▶ The problem
Copy the data below exactly, omitting any picture it contains.

▶ Record extracts
#####
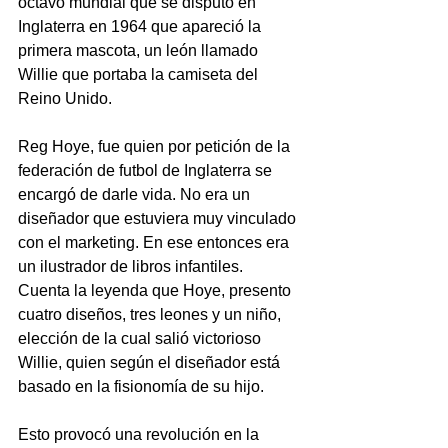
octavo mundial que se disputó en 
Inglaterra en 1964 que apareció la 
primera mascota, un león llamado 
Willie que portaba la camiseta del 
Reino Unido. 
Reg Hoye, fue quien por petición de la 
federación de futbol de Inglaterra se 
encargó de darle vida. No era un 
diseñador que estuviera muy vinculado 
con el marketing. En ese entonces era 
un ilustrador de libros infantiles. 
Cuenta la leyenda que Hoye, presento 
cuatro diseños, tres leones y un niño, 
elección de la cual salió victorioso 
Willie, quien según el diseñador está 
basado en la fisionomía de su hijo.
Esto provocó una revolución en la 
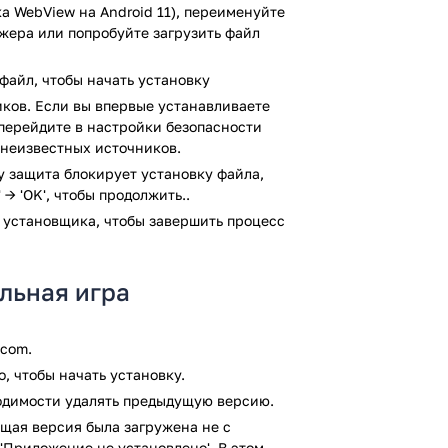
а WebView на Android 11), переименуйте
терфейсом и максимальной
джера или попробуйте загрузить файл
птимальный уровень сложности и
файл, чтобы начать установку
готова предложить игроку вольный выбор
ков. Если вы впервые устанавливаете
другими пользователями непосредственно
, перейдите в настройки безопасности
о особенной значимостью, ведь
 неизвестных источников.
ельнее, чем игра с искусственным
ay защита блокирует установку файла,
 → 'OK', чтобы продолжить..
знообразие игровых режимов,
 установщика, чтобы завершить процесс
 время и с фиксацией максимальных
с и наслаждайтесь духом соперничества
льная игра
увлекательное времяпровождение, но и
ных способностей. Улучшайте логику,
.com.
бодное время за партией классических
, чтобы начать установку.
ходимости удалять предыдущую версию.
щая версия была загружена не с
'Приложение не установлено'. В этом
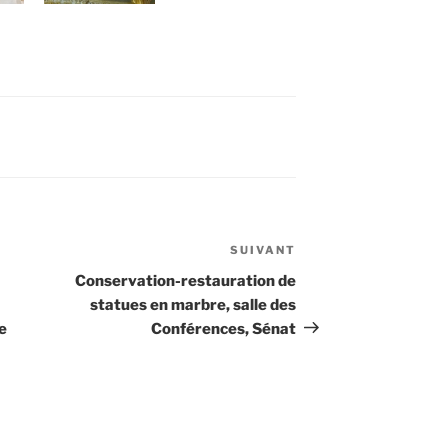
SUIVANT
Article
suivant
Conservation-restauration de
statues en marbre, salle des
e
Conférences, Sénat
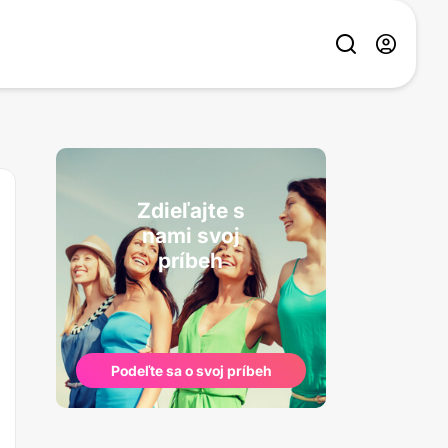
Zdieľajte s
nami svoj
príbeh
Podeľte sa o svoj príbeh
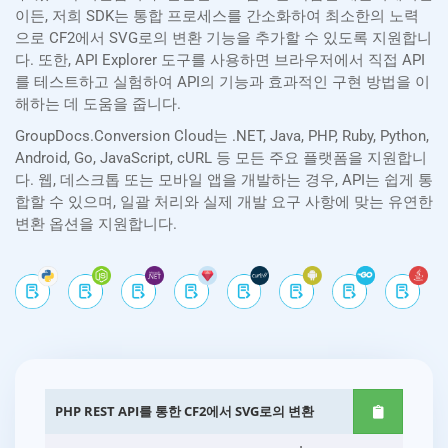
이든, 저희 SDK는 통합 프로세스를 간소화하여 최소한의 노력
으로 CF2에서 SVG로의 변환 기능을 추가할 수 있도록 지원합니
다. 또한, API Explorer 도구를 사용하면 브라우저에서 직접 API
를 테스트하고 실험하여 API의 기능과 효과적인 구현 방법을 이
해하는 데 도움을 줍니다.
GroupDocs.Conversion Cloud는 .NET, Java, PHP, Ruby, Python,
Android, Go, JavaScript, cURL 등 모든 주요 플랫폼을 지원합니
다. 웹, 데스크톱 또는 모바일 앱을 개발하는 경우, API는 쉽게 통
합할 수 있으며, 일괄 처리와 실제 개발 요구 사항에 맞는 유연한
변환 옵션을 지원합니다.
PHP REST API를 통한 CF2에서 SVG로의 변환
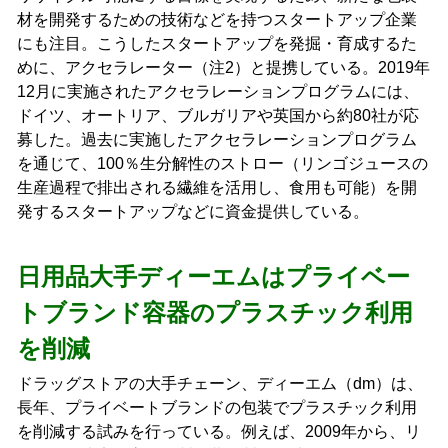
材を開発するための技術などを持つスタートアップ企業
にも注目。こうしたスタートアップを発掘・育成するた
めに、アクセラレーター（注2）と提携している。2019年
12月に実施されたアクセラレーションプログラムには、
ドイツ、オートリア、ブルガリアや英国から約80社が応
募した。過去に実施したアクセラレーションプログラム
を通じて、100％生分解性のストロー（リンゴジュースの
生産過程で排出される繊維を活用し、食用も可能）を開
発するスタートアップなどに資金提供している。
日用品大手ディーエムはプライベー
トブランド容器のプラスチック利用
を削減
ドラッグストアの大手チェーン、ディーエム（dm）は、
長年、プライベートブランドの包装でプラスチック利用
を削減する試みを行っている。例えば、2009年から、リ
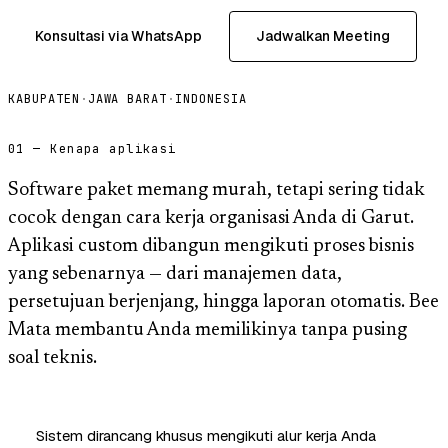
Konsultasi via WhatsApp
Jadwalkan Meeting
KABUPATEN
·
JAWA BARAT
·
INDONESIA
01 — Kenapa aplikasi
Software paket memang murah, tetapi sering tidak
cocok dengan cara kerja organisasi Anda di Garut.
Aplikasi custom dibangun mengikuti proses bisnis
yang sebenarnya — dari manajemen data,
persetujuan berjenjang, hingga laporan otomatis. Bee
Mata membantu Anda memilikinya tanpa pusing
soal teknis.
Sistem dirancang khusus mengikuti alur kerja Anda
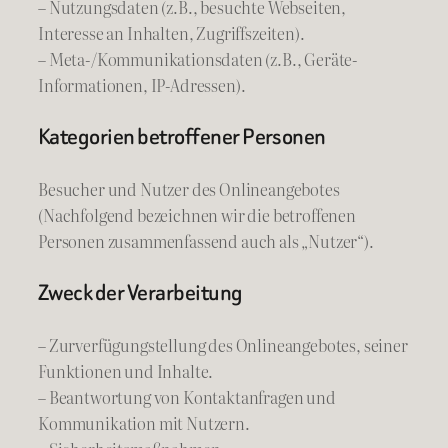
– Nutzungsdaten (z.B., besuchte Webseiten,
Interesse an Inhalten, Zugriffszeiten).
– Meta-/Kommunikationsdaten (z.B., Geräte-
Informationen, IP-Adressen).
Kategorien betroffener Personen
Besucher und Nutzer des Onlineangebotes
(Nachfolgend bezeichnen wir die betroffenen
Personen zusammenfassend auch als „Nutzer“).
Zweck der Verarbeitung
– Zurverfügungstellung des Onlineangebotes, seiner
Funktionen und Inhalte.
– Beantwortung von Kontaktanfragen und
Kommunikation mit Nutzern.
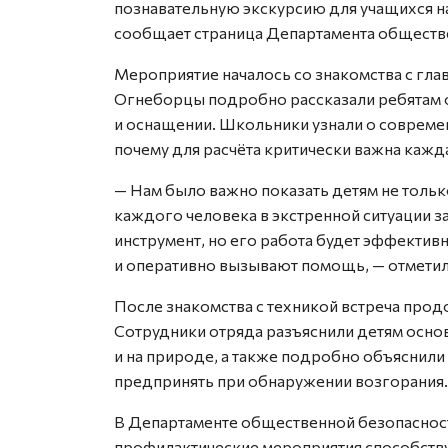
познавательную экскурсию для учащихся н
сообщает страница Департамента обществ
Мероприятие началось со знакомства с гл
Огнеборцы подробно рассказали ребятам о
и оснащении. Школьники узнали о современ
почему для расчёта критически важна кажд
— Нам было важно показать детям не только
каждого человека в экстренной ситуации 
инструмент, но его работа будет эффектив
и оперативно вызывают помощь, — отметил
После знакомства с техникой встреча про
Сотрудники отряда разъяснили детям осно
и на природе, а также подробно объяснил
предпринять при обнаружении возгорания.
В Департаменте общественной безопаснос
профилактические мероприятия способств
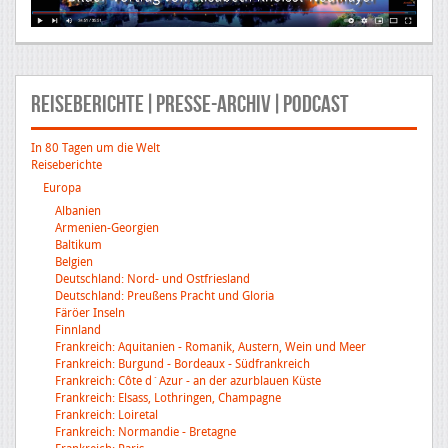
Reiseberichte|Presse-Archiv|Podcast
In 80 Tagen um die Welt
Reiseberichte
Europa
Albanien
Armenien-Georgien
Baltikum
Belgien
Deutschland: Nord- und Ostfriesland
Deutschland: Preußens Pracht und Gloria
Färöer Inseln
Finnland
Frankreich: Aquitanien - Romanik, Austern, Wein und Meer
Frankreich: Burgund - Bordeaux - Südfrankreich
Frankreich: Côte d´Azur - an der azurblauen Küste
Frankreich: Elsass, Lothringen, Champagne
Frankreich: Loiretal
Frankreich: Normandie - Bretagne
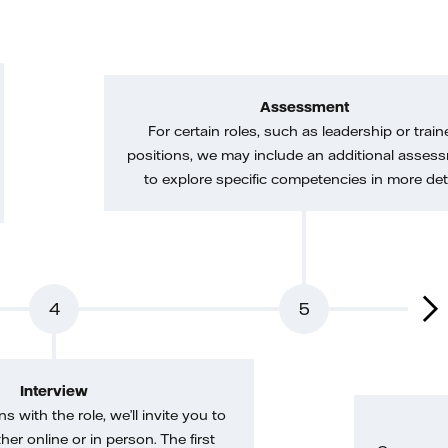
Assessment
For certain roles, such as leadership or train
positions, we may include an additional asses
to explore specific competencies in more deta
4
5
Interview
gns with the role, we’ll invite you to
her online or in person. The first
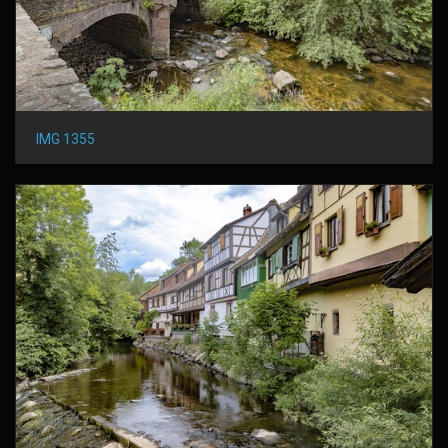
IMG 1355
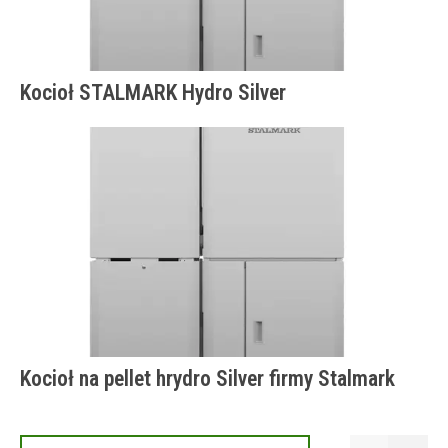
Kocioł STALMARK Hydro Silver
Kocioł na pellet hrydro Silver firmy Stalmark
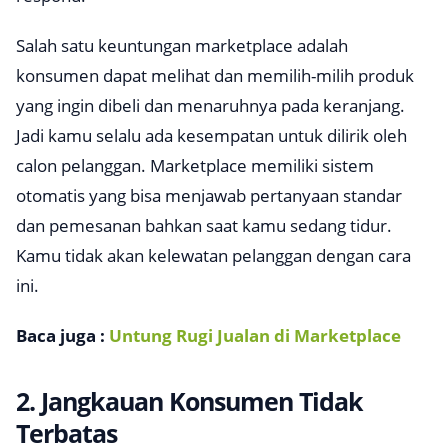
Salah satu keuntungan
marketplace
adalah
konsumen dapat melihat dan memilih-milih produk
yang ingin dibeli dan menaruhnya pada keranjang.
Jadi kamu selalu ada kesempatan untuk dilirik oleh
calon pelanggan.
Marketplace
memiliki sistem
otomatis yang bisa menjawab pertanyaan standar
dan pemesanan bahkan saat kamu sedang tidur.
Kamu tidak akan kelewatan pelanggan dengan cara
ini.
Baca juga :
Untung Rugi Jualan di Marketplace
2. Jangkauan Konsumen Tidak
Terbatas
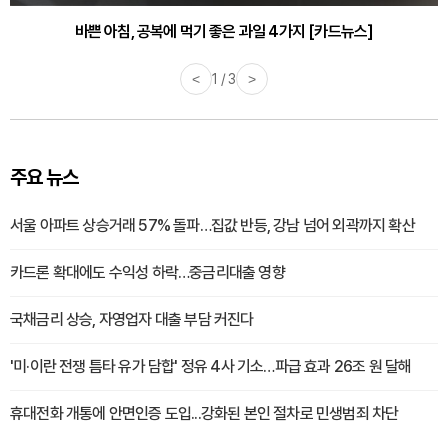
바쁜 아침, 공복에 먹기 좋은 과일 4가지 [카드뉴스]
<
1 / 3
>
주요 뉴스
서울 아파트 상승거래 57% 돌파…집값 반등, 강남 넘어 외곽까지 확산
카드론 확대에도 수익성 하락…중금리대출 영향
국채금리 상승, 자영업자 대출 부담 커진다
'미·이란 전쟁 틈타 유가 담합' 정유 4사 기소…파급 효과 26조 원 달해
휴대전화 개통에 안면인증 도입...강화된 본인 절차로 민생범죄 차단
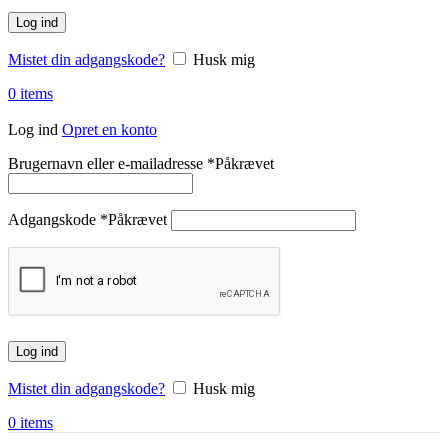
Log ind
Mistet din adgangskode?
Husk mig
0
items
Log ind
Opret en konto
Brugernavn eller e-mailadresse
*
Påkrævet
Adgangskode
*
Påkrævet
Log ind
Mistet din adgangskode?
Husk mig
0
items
#####
▶ Result for this task
octavo mundial que se disputó en 
Inglaterra en 1964 que apareció la 
primera mascota, un león llamado 
Willie que portaba la camiseta del 
Reino Unido. 
Reg Hoye, fue quien por petición de la 
federación de futbol de Inglaterra se 
encargó de darle vida. No era un 
diseñador que estuviera muy vinculado 
con el marketing. En ese entonces era 
un ilustrador de libros infantiles. 
Cuenta la leyenda que Hoye, presento 
cuatro diseños, tres leones y un niño, 
elección de la cual salió victorioso 
Willie, quien según el diseñador está 
basado en la fisionomía de su hijo.
Esto provocó una revolución en la 
а WebView на Android 11), переименуйте
терфейсом и максимальной
джера или попробуйте загрузить файл
птимальный уровень сложности и
файл, чтобы начать установку
готова предложить игроку вольный выбор
ков. Если вы впервые устанавливаете
другими пользователями непосредственно
, перейдите в настройки безопасности
о особенной значимостью, ведь
 неизвестных источников.
ельнее, чем игра с искусственным
ay защита блокирует установку файла,
 → 'OK', чтобы продолжить..
знообразие игровых режимов,
 установщика, чтобы завершить процесс
 время и с фиксацией максимальных
с и наслаждайтесь духом соперничества
льная игра
увлекательное времяпровождение, но и
ных способностей. Улучшайте логику,
.com.
бодное время за партией классических
, чтобы начать установку.
ходимости удалять предыдущую версию.
щая версия была загружена не с
'Приложение не установлено'. В этом
SUIVANT
Article
suivant
Conservation-restauration de
statues en marbre, salle des
e
Conférences, Sénat
Zdieľajte s
nami svoj
príbeh
Podeľte sa o svoj príbeh
이든, 저희 SDK는 통합 프로세스를 간소화하여 최소한의 노력
으로 CF2에서 SVG로의 변환 기능을 추가할 수 있도록 지원합니
다. 또한, API Explorer 도구를 사용하면 브라우저에서 직접 API
를 테스트하고 실험하여 API의 기능과 효과적인 구현 방법을 이
해하는 데 도움을 줍니다.
GroupDocs.Conversion Cloud는 .NET, Java, PHP, Ruby, Python,
Android, Go, JavaScript, cURL 등 모든 주요 플랫폼을 지원합니
다. 웹, 데스크톱 또는 모바일 앱을 개발하는 경우, API는 쉽게 통
합할 수 있으며, 일괄 처리와 실제 개발 요구 사항에 맞는 유연한
변환 옵션을 지원합니다.
PHP REST API를 통한 CF2에서 SVG로의 변환
材を開発するための技術などを持つスタートアップ企業
にも注目。こうしたスタートアップを発掘・育成するた
めに、アクセラレーター（注2）と提携している。2019年
12月に実施されたアクセラレーションプログラムには、
ドイツ、オートリア、ブルガリアや英国から約80社が応
募した。過去に実施したアクセラレーションプログラム
を通じて、100％生分解性のストロー（リンゴジュースの
生産過程で排出される繊維を活用し、食用も可能）を開
発するスタートアップなどに資金提供している。
日用品大手ディーエムはプライベー
トブランド容器のプラスチック利用
を削減
ドラッグストアの大手チェーン、ディーエム（dm）は、
長年、プライベートブランドの包装でプラスチック利用
を削減する試みを行っている。例えば、2009年から、リ
Konsultasi via WhatsApp
Jadwalkan Meeting
KABUPATEN
·
JAWA BARAT
·
INDONESIA
01 — Kenapa aplikasi
Software paket memang murah, tetapi sering tidak
cocok dengan cara kerja organisasi Anda di Garut.
Aplikasi custom dibangun mengikuti proses bisnis
yang sebenarnya — dari manajemen data,
persetujuan berjenjang, hingga laporan otomatis. Bee
Mata membantu Anda memilikinya tanpa pusing
soal teknis.
Sistem dirancang khusus mengikuti alur kerja Anda
– Nutzungsdaten (z.B., besuchte Webseiten,
Interesse an Inhalten, Zugriffszeiten).
– Meta-/Kommunikationsdaten (z.B., Geräte-
Informationen, IP-Adressen).
Kategorien betroffener Personen
Besucher und Nutzer des Onlineangebotes
(Nachfolgend bezeichnen wir die betroffenen
Personen zusammenfassend auch als „Nutzer“).
Zweck der Verarbeitung
– Zurverfügungstellung des Onlineangebotes, seiner
Funktionen und Inhalte.
– Beantwortung von Kontaktanfragen und
Kommunikation mit Nutzern.
познавательную экскурсию для учащихся н
сообщает страница Департамента обществ
Мероприятие началось со знакомства с гл
Огнеборцы подробно рассказали ребятам о
и оснащении. Школьники узнали о современ
почему для расчёта критически важна кажд
— Нам было важно показать детям не только
каждого человека в экстренной ситуации 
инструмент, но его работа будет эффектив
и оперативно вызывают помощь, — отметил
После знакомства с техникой встреча про
Сотрудники отряда разъяснили детям осно
и на природе, а также подробно объяснил
предпринять при обнаружении возгорания.
В Департаменте общественной безопаснос
профилактические мероприятия способств
Reiseberichte|Presse-Archiv|Podcast
In 80 Tagen um die Welt
Reiseberichte
Europa
Albanien
Armenien-Georgien
Baltikum
Belgien
Deutschland: Nord- und Ostfriesland
Deutschland: Preußens Pracht und Gloria
Färöer Inseln
Finnland
Frankreich: Aquitanien - Romanik, Austern, Wein und Meer
Frankreich: Burgund - Bordeaux - Südfrankreich
Frankreich: Côte d´Azur - an der azurblauen Küste
Frankreich: Elsass, Lothringen, Champagne
Frankreich: Loiretal
Frankreich: Normandie - Bretagne
Assessment
For certain roles, such as leadership or train
positions, we may include an additional asses
to explore specific competencies in more deta
4
5
Interview
gns with the role, we’ll invite you to
her online or in person. The first
IMG 1355
Kocioł STALMARK Hydro Silver
Kocioł na pellet hrydro Silver firmy Stalmark
Salah satu keuntungan
marketplace
adalah
konsumen dapat melihat dan memilih-milih produk
yang ingin dibeli dan menaruhnya pada keranjang.
Jadi kamu selalu ada kesempatan untuk dilirik oleh
calon pelanggan.
Marketplace
memiliki sistem
otomatis yang bisa menjawab pertanyaan standar
dan pemesanan bahkan saat kamu sedang tidur.
Kamu tidak akan kelewatan pelanggan dengan cara
ini.
Baca juga :
Untung Rugi Jualan di Marketplace
2. Jangkauan Konsumen Tidak
Terbatas
바쁜 아침, 공복에 먹기 좋은 과일 4가지 [카드뉴스]
<
1 / 3
>
주요 뉴스
서울 아파트 상승거래 57% 돌파…집값 반등, 강남 넘어 외곽까지 확산
카드론 확대에도 수익성 하락…중금리대출 영향
국채금리 상승, 자영업자 대출 부담 커진다
'미·이란 전쟁 틈타 유가 담합' 정유 4사 기소…파급 효과 26조 원 달해
휴대전화 개통에 안면인증 도입...강화된 본인 절차로 민생범죄 차단
Log ind
Mistet din adgangskode?
Husk mig
0
items
Log ind
Opret en konto
Brugernavn eller e-mailadresse
*
Påkrævet
Adgangskode
*
Påkrævet
Log ind
Mistet din adgangskode?
Husk mig
0
items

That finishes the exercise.